What you output must match the entries exactly, apart from the pictures, which are left out.
Segment Open
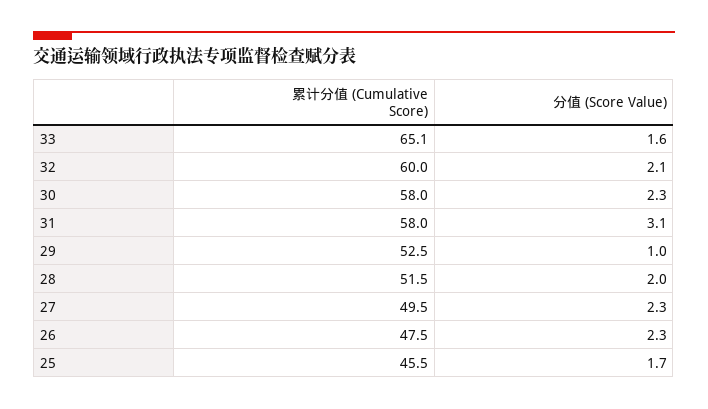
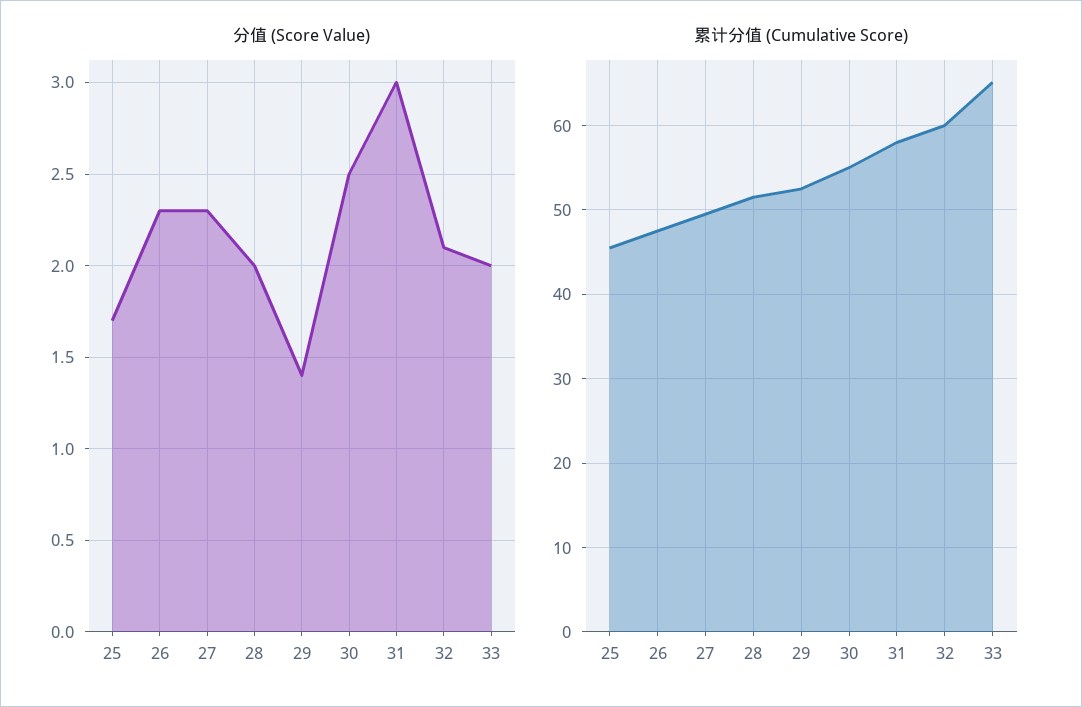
  {
    "累计分值 (Cumulative Score)": {
      "33": 65.1,
      "32": 60,
-     "30": 58,
+     "30": 55,
      "31": 58,
      "29": 52.5,
      "28": 51.5,
      "27": 49.5,
      "26": 47.5,
      "25": 45.5
    },
    "分值 (Score Value)": {
-     "33": 1.6,
+     "33": 2,
      "32": 2.1,
-     "30": 2.3,
+     "30": 2.5,
-     "31": 3.1,
+     "31": 3,
-     "29": 1,
+     "29": 1.4,
      "28": 2,
      "27": 2.3,
      "26": 2.3,
      "25": 1.7
    }
  }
Segment Closed
_Reply to the exercise:_
  {
    "累计分值 (Cumulative Score)": {
      "33": 65.1,
      "32": 60,
-     "30": 58,
+     "30": 55,
      "31": 58,
      "29": 52.5,
      "28": 51.5,
      "27": 49.5,
      "26": 47.5,
      "25": 45.5
    },
    "分值 (Score Value)": {
-     "33": 1.6,
+     "33": 2,
      "32": 2.1,
-     "30": 2.3,
+     "30": 2.5,
-     "31": 3.1,
+     "31": 3,
-     "29": 1,
+     "29": 1.4,
      "28": 2,
      "27": 2.3,
      "26": 2.3,
      "25": 1.7
    }
  }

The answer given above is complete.